§ **Written problem**
Transcribe the stretch of the TIBCO Enterprise Message Service chapter from "Enterprise Message Service™ Product" through "or load distribution.".

---------- Document section ----------

Chapter 8. TIBCO Enterprise Message Service™

The TIBCO Enterprise Message Service™ (EMS) product plays two important roles in TIBCO-based designs. One is as an application-level messaging transport, and the other is as the internal application-level communications infrastructure underlying the TIBCO ActiveMatrix Service Bus. Consequently, it is important for an architect to have some familiarity with this product.

Most of the required familiarity with EMS can be acquired through the supplied product documentation. The information presented here is intended merely to provide an overview of the product. For further information, the reader should consult the technical documentation supplied with the product.

Enterprise Message Service™ Product Structure

The Enterprise Message Service product comprises a number of components (Figure 8-1). At its heart, the workhorse component is the EMS server, an operating system executable that manages the distribution of messages between clients. This server, depending on configuration, can store messages in transit in either a file or a database. Designs involving EMS often employ multiple EMS servers for fault tolerance or load distribution.

---------- Dataset ----------

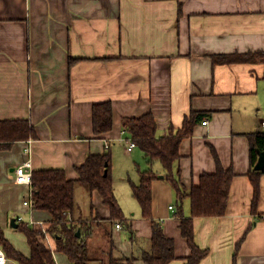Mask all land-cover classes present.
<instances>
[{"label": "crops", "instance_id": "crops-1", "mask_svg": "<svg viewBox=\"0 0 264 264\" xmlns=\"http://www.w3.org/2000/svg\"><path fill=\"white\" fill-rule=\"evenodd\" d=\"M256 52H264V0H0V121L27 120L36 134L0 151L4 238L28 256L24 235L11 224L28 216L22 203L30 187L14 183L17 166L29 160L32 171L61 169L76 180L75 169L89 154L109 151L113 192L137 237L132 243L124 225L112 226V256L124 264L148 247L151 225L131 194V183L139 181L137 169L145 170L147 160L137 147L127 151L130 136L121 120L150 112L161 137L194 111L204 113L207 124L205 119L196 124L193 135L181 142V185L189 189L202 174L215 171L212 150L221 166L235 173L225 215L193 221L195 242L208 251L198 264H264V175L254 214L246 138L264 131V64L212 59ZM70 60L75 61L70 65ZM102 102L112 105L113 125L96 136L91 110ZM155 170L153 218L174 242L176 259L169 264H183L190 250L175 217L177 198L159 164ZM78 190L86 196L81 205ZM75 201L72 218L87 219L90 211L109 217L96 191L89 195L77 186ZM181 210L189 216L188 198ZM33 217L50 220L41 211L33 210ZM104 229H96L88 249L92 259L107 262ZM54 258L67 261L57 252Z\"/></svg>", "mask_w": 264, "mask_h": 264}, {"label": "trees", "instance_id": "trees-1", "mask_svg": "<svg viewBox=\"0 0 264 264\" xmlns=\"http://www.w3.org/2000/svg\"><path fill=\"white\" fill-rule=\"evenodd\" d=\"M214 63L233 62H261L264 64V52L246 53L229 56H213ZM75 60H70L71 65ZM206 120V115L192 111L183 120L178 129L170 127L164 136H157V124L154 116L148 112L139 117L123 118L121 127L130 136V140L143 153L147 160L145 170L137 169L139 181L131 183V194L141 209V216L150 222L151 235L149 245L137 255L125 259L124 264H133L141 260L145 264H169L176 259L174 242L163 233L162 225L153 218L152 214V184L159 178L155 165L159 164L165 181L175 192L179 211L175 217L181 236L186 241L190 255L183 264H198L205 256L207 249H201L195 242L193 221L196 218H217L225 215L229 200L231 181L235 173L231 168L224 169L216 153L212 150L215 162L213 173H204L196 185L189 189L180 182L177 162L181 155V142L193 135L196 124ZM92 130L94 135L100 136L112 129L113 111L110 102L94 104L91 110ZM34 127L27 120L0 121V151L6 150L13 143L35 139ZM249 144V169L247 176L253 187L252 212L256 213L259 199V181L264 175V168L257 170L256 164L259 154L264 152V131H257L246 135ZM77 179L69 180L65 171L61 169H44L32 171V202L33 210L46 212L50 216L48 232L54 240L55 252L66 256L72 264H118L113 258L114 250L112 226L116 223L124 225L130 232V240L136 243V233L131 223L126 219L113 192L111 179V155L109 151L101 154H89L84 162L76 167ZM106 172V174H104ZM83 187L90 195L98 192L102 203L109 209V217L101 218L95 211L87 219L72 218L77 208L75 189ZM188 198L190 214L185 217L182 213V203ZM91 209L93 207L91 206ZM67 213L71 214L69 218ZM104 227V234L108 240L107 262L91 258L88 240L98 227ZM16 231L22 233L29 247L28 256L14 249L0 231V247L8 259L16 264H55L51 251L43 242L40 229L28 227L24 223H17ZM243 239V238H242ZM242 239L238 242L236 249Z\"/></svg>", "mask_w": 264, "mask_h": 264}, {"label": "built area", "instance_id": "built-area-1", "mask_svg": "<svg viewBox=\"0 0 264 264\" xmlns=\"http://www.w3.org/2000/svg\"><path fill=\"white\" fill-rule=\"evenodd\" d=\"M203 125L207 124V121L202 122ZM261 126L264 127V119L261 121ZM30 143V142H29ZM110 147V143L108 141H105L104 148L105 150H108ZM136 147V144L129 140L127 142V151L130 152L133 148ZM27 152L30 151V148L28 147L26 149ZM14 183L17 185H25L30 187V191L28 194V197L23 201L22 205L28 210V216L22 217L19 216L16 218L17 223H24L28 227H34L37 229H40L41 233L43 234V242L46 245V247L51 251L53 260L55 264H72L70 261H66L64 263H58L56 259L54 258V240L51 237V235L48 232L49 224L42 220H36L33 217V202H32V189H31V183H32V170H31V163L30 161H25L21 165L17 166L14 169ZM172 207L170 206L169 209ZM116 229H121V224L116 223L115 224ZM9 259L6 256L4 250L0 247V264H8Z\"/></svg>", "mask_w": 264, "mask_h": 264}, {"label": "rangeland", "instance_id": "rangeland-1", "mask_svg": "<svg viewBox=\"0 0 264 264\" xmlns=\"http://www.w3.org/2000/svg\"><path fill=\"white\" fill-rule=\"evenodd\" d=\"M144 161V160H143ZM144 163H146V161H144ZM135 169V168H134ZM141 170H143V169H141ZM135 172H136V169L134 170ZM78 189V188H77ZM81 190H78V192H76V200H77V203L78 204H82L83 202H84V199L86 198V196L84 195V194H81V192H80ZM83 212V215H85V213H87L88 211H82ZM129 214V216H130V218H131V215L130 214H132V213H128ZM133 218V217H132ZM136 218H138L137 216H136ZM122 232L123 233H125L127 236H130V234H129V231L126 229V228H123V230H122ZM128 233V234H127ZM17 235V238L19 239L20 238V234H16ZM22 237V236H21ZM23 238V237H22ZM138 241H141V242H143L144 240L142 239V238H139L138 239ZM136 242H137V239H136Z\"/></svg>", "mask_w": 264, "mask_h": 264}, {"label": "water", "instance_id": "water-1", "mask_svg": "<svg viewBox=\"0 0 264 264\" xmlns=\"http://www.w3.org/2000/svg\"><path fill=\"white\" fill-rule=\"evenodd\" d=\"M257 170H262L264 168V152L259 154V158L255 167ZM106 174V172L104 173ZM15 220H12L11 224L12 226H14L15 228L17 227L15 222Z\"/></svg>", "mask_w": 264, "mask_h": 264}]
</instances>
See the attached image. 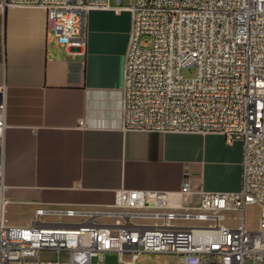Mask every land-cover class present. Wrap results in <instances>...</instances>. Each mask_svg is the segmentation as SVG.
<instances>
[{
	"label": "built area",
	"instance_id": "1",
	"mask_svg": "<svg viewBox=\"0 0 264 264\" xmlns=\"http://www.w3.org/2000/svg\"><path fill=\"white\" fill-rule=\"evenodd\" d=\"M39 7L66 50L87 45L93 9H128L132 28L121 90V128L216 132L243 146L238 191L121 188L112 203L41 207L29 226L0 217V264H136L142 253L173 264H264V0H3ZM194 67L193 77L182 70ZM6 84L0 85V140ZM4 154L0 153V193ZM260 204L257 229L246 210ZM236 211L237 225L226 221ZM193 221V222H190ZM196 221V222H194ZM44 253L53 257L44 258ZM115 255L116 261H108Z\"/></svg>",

----------

§ **The solution**
Enterprise Message Service™ Product Structure

The Enterprise Message Service product comprises a number of components (Figure 8-1). At its heart, the workhorse component is the EMS server, an operating system executable that manages the distribution of messages between clients. This server, depending on configuration, can store messages in transit in either a file or a database. Designs involving EMS often employ multiple EMS servers for fault tolerance or load distribution.